Questioned during the debate on the Government's Business Rates Supplements Bill (designed to allow local authorities to a levy a "super rate" on businesses in order to fund infrastructure programmes) the Minister told North Thanet's MP, Roger Gale that:
"….the essential economic case for saying that there should be a liability for business rates on empty property remains and it is this. It is likely to increase the incentive to re-let, re-use or sell empty business properties and therefore also likely to reduce the rents that other businesses pay for the use of their premises"
In response to Gale's suggestion that property owners could find themselves paying a "super-rate" supplement on top of 100% empty property rates the Minister asserted that local authorities would have the power to exempt empty properties from the supplementary rate and added that next year the government would remove the liability to pay rates "on 7 out of ten empty properties".
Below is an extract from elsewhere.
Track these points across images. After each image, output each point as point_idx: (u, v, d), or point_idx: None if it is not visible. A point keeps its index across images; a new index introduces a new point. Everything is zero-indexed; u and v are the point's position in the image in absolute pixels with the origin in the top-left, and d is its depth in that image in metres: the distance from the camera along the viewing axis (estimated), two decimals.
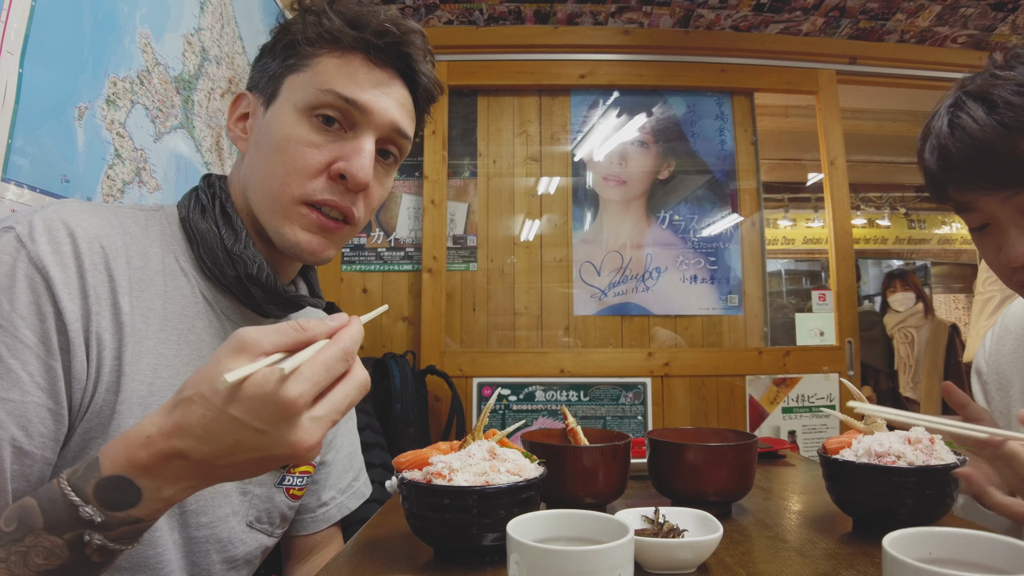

Commenting on the Minister’s statements Roger Gale, who with South Thanet's Laura Sandys has been campaigning on behalf of the Thanet and East Kent Chamber of Commerce against the empty property tax, says:
"John Healey is simply not living in the world that local businesses inhabit. First, no amount of "incentive" is going to enable owners to let or to sell, in the present economic climate, unoccupied properties. Second, owners are paying the empty property tax now - and have been since last April. To say that they may get some relief next year is too little and too late. Third, the business revaluation due to take place next year (based upon 2008 rents) is likely to mean that fewer businesses will benefit from any relief than the government at present predicts. Fourth, businesses currently occupying premises have signed contracts so that any "reduction in rents" is very unlikely. Finally, who ever heard of a local authority not levying the taxes that it is entitled to claim: strapped for cash, the idea that they will "exempt" empty properties from supplements is improbable.
The fact is that under the proposals contained within this legislation the owner of an empty shop or warehouse could find themselves paying not 100% but 102% in rates during this recession!"